L'année 2013 entamée sous le signe de la protestation sociale en Algérie
Le front social s'embrase de nouveau en Algérie, en ce début 2013, augurant d'une année agitée. Des débrayages sont signalés dans de nombreux secteurs, lycées, hôpitaux, Algérie Poste, chantiers, etc. Dans certains conflits, comme celui du métro d'Alger, les travailleurs risquent gros, car des licenciements sont décidés contre les grévistes, ce qui alourdit encore un climat difficile.
Les postiers sont sortis dimanche dans la rue pour clamer, au centre-ville d'Alger, leur « ras-le bol » face à la gestion de l'entreprise Algérie poste qui, selon eux, ne prend pas en compte l'intérêt des travailleurs. Dans le secteur de l'éducation, c'est encore le Cnapest, (syndicat des professeurs de l'enseignement secondaire et technique) qui anime les débats avec le ministère de tutelle. Le Cnapest a inauguré la nouvelle année en appelant la corporation des professeurs de lycées à observer une grève générale le 16 janvier. Selon le syndicat, cette action s'impose dans la mesure où le ministère de l'Education continue à agir « unilatéralement» et à recourir à des solutions de « rapiéçage ». Les profs réclament la mise en 'uvre des engagements pris précédemment par leur tutelle, en rapport avec l'augmentation des indemnités d'exercice dans les zones sahariennes et la titularisation des enseignants contractuels, exclus des concours d'intégration.
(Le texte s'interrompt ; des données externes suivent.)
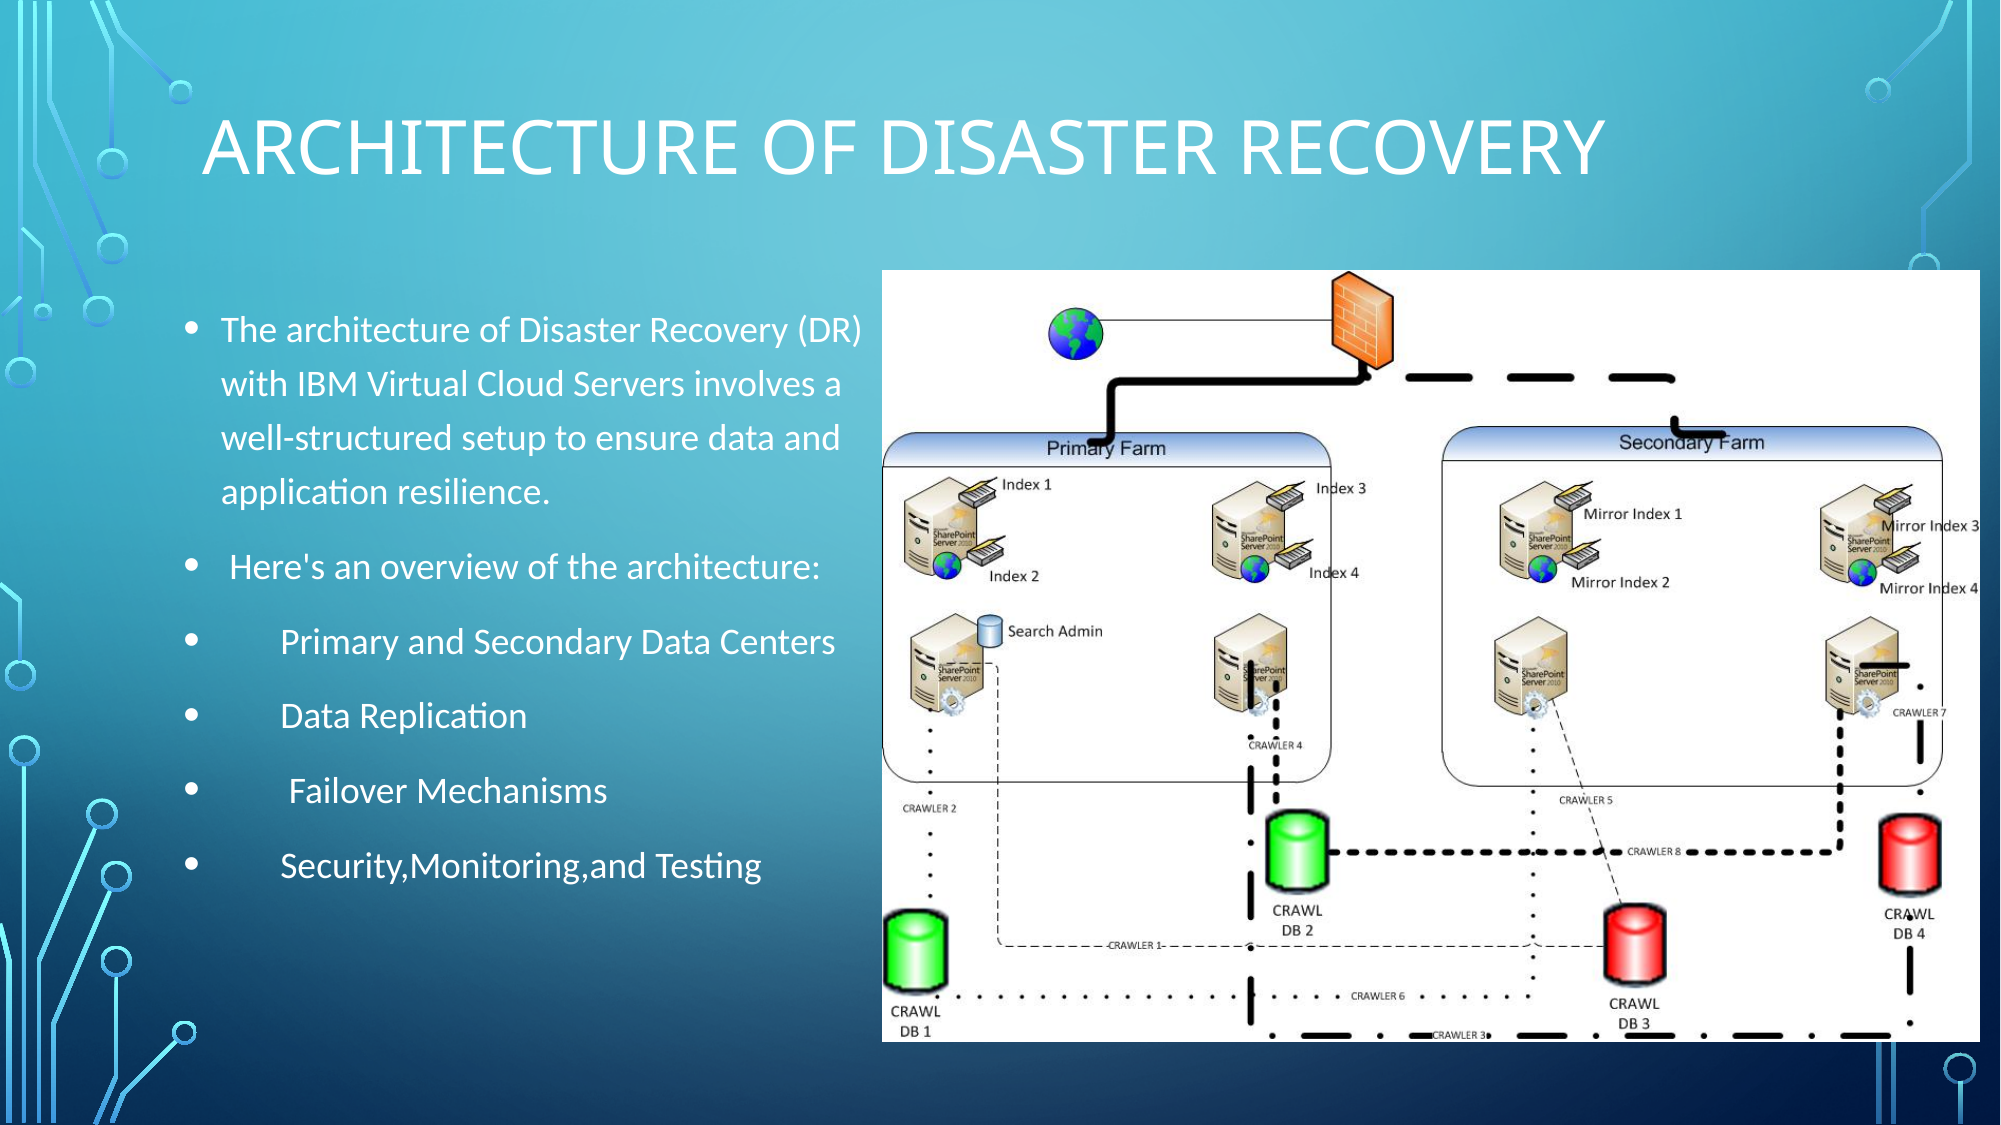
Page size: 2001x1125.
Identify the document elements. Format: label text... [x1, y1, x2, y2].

Dans le secteur de la santé, le SAP (Syndicat algérien des paramédicaux) menace de renouer incessamment avec les débrayages. Un avertissement à prendre très au sérieux aussi bien par la tutelle que par les citoyens, le SAP ayant réussi à paralyser l'ensemble des établissements hospitaliers publics du pays à de nombreuses reprises. http://www.maghrebemergent.com/actualite/maghrebine/19384-en-algerie-les-paramedicaux-menancetn-dune-nouvelle-greve-a-la-mi-janvier.html)
Le monde de l'entreprise n'a pas été épargné par le feu de la protesta. Les employés de l'entreprise de réparation navale ( Erenev) de Bejaia poursuivent leur grève entamée depuis un mois. L'entreprise a subi un préjudice de 600 millions de dinars en raison de cette grève, mais le bras de fer entre les travailleurs et leur employeur continue, sans que des signes de dénouement ne soient perceptibles. Les propositions de la direction d'Erenev, basée à Alger, n'ont pas convaincu les grévistes, qui exigent au préalable « un engagement écrit » portant satisfaction de leurs doléances.
Métro d'Alger : 280 travailleurs licenciés
Si dans le secteur public, les travailleurs sont plus au moins protégés, les employés des compagnies privées, notamment étrangères, risquent de se retrouver sans emploi à la moindre action de protestation. C'est le cas au métro d'Alger, dans le chantier d'extension vers la Place des martyrs, où les travailleurs sont en grève depuis le 21 novembre dernier. La justice a donné raison à l'employeur portugais Teixeira Duarte, en déclarant la grève illégale. Le verdict a donnés des ailes à Teixeira Duarte, du consortium GMAC, qui a décidé tout de licencier l'ensemble des grévistes, à savoir 280 travailleurs, pour qui cette mesute est abusive. M. Amara Mokhtar, représentant des grévistes, a déclaré dimanche à Maghreb Emergent que l'entreprise portugaise a déjà lancé une opération de recrutement pour remplacer les travailleurs grévistes.
(http://www.maghrebemergent.com/actualite/maghrebine/19285-le-portugais-teixeira-duarte-veut-licencier-une-centaine-de-travailleurs-du-metro-dalger.html).
Les grévistes licenciés tiennent chaque jour un sit-in de protestation devant la mosquée de la Place des martyrs, en attendant un geste de la part du patron de l'UGTA, M. Abdelmadjid Sidi Saïd, qui joue souvent le rôle de pompier dans les conflits sociaux. Celui-ci devait rencontrer le DG de l'entreprise mercredi dernier pour trouver une issue à la crise. Toutefois, la rencontre n'a pas eu lieu, révèle Amara Mokhtar, parce que le DG de Texeira Durate ne s'est pas présenté au rendez-vous pris avec M. Sidi Saïd qui, de son coté, « ne veut pas » recevoir les grévistes du chantier d'extension du métro d'Alger.